Nice work!! Like the texture and the car from MadMax and the detailed engines. (with wires etc.  Have you done it all out of standard scalecars? 

The other link you posted was also very nice. Would like some of those things/buildings.

Ivarski


----------



## gunn

the mad max and road warrior are 2 diffrent cars put together hotwheel and johnny lightening i hand made the hood and the rest was parts taken from all kinds of cars. i work in 1/64th mostly and dont take up much room..lol
i make keys for the ingiton switch, removable spark plug wires, working blowers,removable dip sticks, working 4 speeds, and do real cloth interriors tuck and roll, i just milled out a hurst shifter out of a 1/16 key way and used nickle rod for the shift, on a dare from one of the guys on the board thay said i couldn't put pistons in a 1/64th scale motor ......so i did lol i even cut the valve cover off so you can see the pistons and the valve cover can be put back on. i will be doing more mad max cars soon and others from road warrior right now i have the tow truck cut out from road warrior and is waiting on me.
come into chat some nite here on the board and we will talk i just dont know the time diffrence between us. right now its 11:34pm soon it will be newyears day so HAPPY NEWYEAR ...later gunn :wave:


----------



## Shamboola

Ivar,

Everone is raving about your Le Mans diorama and I cannot seem to get it on the link that you provided.
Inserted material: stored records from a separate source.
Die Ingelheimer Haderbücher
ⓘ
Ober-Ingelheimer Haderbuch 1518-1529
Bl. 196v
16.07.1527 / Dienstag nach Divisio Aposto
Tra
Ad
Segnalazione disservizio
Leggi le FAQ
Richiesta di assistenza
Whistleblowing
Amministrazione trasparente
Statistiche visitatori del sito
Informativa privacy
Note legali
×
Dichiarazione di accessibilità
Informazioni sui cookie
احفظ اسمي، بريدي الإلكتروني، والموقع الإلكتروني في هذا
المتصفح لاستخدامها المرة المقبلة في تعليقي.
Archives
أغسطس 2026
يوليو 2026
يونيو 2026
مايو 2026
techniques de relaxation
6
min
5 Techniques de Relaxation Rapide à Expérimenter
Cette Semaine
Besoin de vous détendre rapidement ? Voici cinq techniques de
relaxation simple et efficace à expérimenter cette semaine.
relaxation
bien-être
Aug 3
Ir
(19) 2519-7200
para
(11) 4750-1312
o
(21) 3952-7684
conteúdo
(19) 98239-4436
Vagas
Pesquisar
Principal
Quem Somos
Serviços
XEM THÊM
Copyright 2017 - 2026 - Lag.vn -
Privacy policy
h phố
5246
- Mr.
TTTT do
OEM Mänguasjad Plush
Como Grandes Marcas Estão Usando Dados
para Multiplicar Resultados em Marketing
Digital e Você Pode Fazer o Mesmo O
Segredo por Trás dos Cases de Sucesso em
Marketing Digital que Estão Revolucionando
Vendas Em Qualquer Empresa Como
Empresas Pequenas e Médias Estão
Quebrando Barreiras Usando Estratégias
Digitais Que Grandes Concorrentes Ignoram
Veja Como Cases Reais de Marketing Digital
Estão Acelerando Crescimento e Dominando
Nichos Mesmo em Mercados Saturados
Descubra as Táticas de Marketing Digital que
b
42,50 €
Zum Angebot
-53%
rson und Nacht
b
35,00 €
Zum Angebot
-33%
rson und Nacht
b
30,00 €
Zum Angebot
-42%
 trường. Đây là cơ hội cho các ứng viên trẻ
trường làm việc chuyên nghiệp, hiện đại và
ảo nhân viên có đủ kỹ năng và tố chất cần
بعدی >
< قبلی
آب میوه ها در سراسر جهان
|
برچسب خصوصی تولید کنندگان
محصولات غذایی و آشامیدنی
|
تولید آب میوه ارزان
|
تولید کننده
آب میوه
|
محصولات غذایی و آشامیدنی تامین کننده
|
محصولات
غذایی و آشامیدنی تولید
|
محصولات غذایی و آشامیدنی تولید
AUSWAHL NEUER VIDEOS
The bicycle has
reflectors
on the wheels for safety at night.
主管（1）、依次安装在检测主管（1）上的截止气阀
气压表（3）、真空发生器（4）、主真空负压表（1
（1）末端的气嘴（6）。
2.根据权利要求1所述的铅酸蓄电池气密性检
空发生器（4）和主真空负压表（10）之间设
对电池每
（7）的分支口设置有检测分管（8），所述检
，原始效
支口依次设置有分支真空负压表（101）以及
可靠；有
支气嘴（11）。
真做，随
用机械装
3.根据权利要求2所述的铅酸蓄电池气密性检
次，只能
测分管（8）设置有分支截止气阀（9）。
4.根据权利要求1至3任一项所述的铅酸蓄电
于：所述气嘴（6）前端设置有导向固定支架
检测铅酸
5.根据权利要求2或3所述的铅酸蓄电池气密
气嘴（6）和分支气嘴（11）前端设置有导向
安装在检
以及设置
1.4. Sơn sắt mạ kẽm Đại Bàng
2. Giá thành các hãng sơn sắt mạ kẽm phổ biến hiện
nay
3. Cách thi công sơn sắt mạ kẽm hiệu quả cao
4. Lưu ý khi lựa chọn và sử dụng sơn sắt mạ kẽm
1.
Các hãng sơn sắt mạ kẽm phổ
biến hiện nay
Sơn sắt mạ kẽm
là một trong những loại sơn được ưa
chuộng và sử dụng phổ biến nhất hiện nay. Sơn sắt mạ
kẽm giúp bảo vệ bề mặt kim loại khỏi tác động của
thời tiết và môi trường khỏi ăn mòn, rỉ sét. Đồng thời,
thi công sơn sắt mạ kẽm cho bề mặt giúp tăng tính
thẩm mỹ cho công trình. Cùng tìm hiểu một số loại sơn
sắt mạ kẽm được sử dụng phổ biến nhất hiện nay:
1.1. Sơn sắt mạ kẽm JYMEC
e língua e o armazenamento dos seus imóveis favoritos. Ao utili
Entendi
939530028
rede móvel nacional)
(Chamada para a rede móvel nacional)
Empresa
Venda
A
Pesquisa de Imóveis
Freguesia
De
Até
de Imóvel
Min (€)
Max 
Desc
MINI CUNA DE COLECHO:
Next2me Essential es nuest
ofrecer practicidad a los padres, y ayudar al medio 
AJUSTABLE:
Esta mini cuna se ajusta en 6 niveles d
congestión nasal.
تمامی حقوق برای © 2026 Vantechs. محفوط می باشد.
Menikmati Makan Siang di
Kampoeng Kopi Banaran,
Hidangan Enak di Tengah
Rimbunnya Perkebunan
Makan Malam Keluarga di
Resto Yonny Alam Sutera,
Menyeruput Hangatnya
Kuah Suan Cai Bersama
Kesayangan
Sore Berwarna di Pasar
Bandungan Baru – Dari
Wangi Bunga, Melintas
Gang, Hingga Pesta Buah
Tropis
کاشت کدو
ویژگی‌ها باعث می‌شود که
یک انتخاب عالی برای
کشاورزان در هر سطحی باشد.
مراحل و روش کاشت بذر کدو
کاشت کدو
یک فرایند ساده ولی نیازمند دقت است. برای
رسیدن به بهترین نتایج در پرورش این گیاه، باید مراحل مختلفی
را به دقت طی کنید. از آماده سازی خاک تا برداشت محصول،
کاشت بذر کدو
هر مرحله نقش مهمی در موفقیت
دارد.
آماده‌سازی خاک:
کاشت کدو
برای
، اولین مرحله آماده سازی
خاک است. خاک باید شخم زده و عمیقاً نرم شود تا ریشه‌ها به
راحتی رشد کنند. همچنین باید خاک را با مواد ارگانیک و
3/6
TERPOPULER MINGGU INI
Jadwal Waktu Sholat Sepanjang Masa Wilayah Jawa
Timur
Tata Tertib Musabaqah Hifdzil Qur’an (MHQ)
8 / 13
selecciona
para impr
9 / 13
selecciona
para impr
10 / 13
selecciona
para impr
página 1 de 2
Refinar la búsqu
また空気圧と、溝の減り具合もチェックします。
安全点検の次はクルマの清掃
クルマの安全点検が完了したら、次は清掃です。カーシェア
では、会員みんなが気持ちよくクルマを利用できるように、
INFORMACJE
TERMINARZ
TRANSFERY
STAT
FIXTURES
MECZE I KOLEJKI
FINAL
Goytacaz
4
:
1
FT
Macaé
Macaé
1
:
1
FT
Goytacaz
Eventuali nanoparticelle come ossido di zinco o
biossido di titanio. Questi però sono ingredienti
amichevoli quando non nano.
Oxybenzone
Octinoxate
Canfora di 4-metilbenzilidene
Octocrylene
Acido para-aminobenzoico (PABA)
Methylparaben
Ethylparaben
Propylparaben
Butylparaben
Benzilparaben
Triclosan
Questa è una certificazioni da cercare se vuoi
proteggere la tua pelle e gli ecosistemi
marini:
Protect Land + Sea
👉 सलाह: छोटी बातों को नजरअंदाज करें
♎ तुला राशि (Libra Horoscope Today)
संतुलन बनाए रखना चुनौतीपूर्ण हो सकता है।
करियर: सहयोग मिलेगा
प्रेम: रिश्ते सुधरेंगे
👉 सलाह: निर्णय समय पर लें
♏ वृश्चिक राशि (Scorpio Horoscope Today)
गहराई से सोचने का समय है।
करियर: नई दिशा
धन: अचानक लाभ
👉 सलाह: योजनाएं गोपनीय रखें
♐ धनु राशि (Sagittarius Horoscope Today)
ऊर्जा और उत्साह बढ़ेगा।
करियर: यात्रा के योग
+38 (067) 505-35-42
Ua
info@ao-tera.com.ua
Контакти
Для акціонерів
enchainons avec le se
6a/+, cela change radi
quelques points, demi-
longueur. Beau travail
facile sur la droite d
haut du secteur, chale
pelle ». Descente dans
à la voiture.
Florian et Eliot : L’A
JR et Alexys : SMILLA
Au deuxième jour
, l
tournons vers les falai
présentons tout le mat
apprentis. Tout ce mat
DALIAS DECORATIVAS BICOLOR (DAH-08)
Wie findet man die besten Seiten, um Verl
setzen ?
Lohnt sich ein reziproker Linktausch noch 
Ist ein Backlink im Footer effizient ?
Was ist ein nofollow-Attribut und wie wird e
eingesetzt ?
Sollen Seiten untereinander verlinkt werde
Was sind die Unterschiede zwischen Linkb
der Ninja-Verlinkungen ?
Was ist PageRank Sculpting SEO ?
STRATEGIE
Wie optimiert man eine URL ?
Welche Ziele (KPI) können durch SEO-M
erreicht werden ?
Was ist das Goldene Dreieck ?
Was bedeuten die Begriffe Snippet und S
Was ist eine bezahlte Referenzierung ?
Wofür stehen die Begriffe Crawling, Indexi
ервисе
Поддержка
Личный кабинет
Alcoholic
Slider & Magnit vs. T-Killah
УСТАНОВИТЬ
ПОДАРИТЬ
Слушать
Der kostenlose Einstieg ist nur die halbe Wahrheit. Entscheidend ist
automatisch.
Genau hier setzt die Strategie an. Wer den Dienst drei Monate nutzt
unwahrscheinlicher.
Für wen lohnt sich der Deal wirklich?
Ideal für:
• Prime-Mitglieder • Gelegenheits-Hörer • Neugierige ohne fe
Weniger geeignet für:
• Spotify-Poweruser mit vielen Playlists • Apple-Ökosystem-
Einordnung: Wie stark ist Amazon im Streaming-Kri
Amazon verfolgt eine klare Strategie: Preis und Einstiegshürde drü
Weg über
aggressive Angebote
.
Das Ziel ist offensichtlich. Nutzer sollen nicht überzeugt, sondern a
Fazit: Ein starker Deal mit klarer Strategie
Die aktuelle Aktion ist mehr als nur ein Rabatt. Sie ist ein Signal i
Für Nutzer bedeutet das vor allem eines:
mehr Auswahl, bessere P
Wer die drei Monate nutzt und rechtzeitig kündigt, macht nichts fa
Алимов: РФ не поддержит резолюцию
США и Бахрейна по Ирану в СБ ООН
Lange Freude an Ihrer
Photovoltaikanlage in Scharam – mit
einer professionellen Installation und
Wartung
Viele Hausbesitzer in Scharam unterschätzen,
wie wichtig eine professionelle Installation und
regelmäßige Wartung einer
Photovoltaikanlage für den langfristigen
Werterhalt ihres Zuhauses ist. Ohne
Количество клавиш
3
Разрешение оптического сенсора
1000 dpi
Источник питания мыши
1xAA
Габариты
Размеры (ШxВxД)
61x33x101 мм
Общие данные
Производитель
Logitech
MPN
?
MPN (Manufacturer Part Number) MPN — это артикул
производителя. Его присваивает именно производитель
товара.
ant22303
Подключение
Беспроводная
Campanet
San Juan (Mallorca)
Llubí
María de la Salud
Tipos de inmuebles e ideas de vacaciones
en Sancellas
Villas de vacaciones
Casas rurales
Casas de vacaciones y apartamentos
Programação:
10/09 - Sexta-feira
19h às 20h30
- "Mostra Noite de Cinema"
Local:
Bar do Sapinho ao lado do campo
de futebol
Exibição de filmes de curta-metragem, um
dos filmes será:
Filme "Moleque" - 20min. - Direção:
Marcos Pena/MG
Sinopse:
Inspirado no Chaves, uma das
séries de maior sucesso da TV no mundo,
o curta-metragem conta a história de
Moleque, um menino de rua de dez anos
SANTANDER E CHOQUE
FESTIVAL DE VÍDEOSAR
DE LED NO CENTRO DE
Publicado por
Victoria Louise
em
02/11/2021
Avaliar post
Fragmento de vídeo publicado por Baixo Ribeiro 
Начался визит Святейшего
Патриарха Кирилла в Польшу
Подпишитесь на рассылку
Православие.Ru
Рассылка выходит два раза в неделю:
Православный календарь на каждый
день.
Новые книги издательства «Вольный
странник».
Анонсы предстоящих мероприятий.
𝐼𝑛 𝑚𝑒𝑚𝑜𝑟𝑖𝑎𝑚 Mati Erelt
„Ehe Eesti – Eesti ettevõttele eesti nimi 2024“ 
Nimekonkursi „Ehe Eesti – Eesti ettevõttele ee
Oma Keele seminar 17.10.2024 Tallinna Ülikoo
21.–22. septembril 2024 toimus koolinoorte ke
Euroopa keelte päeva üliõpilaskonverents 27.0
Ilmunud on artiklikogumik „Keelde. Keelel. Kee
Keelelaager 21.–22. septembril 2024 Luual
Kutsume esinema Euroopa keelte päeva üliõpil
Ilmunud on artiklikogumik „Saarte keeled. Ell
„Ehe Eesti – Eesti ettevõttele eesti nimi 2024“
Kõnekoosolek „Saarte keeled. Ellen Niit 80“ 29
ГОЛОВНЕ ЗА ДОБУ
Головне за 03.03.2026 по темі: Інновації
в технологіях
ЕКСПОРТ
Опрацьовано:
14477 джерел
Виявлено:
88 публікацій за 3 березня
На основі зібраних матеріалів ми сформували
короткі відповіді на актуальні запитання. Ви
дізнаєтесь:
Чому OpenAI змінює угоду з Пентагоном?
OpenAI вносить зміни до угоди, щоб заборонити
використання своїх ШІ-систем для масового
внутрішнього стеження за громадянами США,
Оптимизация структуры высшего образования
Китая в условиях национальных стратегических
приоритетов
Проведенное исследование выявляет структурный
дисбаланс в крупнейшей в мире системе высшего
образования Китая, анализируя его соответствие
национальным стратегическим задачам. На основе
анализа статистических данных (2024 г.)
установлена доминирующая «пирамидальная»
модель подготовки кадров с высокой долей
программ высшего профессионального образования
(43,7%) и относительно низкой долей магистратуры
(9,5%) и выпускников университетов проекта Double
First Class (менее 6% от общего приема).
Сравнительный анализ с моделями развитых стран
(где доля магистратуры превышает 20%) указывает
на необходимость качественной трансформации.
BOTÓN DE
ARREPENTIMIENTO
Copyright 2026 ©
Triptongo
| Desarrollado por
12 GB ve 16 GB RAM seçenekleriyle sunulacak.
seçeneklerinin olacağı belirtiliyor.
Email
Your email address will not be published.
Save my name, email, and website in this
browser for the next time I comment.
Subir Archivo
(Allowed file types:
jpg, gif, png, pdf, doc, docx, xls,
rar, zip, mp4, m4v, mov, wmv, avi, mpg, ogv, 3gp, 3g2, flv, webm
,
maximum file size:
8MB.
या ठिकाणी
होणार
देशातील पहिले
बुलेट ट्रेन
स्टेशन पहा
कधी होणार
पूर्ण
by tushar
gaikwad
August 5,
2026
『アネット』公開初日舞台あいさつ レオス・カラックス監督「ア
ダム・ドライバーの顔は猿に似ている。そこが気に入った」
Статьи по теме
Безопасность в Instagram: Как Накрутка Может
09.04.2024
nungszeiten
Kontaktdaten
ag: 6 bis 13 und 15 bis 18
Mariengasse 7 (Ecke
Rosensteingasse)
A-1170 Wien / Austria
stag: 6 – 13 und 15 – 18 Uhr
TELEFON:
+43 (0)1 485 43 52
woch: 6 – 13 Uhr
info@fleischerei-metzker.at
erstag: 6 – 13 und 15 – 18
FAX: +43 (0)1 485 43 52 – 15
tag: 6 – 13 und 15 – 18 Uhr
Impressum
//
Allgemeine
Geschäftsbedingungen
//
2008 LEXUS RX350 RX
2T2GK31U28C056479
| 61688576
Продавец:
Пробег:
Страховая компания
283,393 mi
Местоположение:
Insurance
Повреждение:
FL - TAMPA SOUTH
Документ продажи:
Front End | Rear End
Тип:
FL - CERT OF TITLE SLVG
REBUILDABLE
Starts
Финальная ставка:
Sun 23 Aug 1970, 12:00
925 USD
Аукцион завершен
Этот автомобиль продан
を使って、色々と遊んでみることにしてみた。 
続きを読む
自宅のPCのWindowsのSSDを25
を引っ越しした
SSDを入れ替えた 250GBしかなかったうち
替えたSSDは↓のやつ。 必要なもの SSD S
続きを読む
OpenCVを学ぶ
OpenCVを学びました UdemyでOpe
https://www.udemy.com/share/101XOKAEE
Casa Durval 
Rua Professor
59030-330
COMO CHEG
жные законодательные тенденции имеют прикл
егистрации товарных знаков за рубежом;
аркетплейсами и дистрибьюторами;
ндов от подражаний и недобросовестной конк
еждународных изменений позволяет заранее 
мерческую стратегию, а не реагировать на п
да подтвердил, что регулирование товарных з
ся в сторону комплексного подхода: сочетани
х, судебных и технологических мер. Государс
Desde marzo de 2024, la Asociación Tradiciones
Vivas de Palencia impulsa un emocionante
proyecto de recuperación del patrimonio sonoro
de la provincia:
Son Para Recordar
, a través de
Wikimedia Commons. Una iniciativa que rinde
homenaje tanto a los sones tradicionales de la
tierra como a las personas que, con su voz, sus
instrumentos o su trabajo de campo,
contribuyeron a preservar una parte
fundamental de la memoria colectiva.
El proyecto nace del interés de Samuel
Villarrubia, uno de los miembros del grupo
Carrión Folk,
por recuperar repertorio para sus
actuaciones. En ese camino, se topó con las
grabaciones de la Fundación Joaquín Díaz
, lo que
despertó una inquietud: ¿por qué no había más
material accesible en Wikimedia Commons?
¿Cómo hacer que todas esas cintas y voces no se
The Mac site says it does not have the pictures. Even though I have lived in the USA all of my life, this is the only race that zi have ever wanted to attend.

Hope to see it.

Rob


----------



## ivarski

Hi Rob 

Sorry about the broken link. If you have the chance the Le Mans is THE RACE in Europe. You should try to get there! If your interested I can post pictures from Le Mans 2004. This was also the inspiration for the diorama. 

The new one I am working on is more detailed. More engines, mechanics etc. Have build two Porsche engines in 1:43 scale (very detailed) and one Audi R8 engine with own parts and thinks i could find. Is seen from the side and into the garage. I quite happy with it.. Will post link soon

Here is the correct link. Have also edit the original link on the first page

http://homepage.mac.com/ivar.line/PhotoAlbum7.html

Will soon post a new link to a project I am almost done with

Ivarski


----------



## 007jag

Hello, It's my first time here and that diorama is simply fantastic.
Where do you get the figures??
Thanks,
Jack
oh please cc my email -- [email protected]


----------



## Jafo

excellent work


----------